Beijing Municipal Commission of Tourism Development
For many who have watched Masters of the Forbidden City, the 2016 film based on a three-episode documentary TV series of the same name, the most striking scenes may not have been restorers burying themselves in traditional hands-on restoration work within the Palace Museum, but the images of centuries-old relics lying under microscopes and CT machines waiting to be examined and "healed."
While traditional methods and years of experience are still the major means used when carrying out the museum's restoration work, as shown in the film and the documentary series, more modern technology has been introduced, including X-ray machines, hyperspectral scanning, 3D printing and even Google Glass.
For restorers working at the Palace Museum, these high-tech additions are great helpers.
"You see, both our hands are occupied when we are working, so we need someone else to take these pictures and videos for us," explains Dou Yicu, a restorer from the ceramic branch of the museum's Conservation Department, in the film while working on a statue of a mythological beast's head.
"But with this, you can take pictures very easily and it allows us to take photos and pictures when we are working. It's convenient," Dou says, referring to the pair of Google Glasses he is wearing.
Another interesting case of hi-tech application in the film is the use of 3D printing to replace the missing parts of an ancient bronze ware.
In the film, an expert from the Conservation Department's bronze branch points out that traditional methods of making replacement parts involve making a mold of the original relic. However, these molds risk damaging the very object they are trying to save, as such 3D printing and scanning is a much better alternative.
There are numerous such examples in the film of how technology's role in traditional restoration is growing.
One scene from the film sees experts use an X-ray machine to scan the palm lines on the hand of a wooden Buddha statue, which would be nearly impossible to see due to the poor condition of the paint on the statue.

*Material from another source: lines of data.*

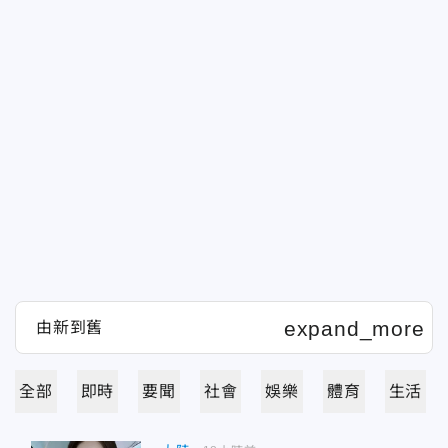
全部
即時
要聞
社會
娛樂
體育
生活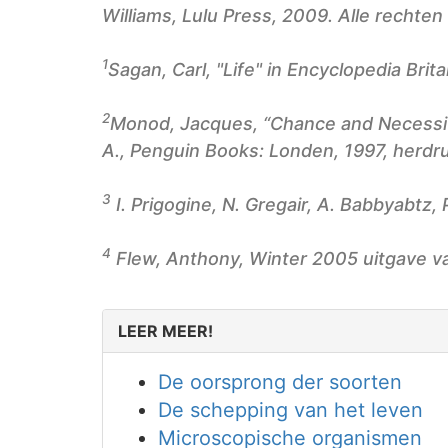
Williams, Lulu Press, 2009. Alle rechten
1
Sagan, Carl,
"Life"
in Encyclopedia Brita
2
Monod, Jacques,
“Chance and Necessit
A., Penguin Books: Londen, 1997, herdru
3
I. Prigogine, N. Gregair, A. Babbyabtz,
4
Flew, Anthony, Winter 2005 uitgave van 
LEER MEER!
De oorsprong der soorten
De schepping van het leven
Microscopische organismen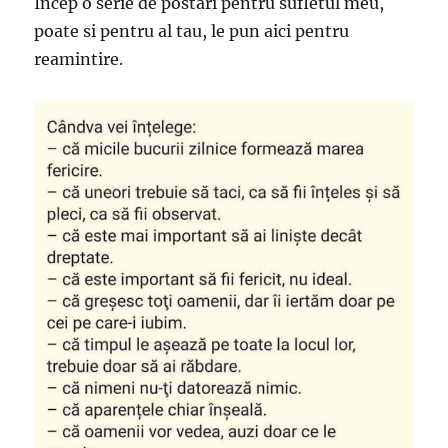
Incep o serie de postari pentru sufletul meu,
poate si pentru al tau, le pun aici pentru
reamintire.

In another scene, restorers use hyperspectral scanning to examine ancient painting scrolls. The machine helps the restorer analyze the brush strokes and types of pigment used by the original artist, therefore helping the restorers to restore the painting to as close to the original as possible.
In a report from the People's Daily on February 13, Zhang Lifu - head of the Hyperspectral Remote Sensing Application Division at the Chinese Academy of Sciences' Institute of Remote Sensing and Digital Earth, the institute that invented the machine - stated that one of the benefits of hyperspectral scanning is that it is a safe way to analyze ancient paintings, which are often extremely fragile due to their age.
A great combination
On December 29, 2016, the Palace Museum brought in even more modern technology into its ancient relic restoration efforts with the establishment of its "relic hospital."
"The white corridor inside the hospital is clean and tidy, and to either side are clinic rooms where all the relic 'doctors' dress in white uniforms," the Chinese People's Political Consultative Conference (CPPCC) Newspaper described the hospital in a report published on February 14.
The hospital has access to numerous hi-tech equipment such as CT machines specially designed for relic restoration, 3D video microscopes and X-ray fluorescence spectrometers.
In the CPPCC Newspaper report, Shan Jixiang, curator of the Palace Museum, said they chose to call it a "relic hospital" because the process of relic restoration is very much like patients going to the hospital where the combination of a doctor's experience and modern machines work together to make patients healthy again.
Of course, technology is definitely not a one-size-fit-all solution to relic restoration. For many restorers at the Palace Museum, traditional skills and experience are irreplaceable.
"Modern creations, no matter how good they may be, are totally different from hands on craftsmanship. Inkjet painting works with printing ink, which lacks a sense of texture," says one expert from the painting and calligraphy branch of the museum's Conservation Department in the film.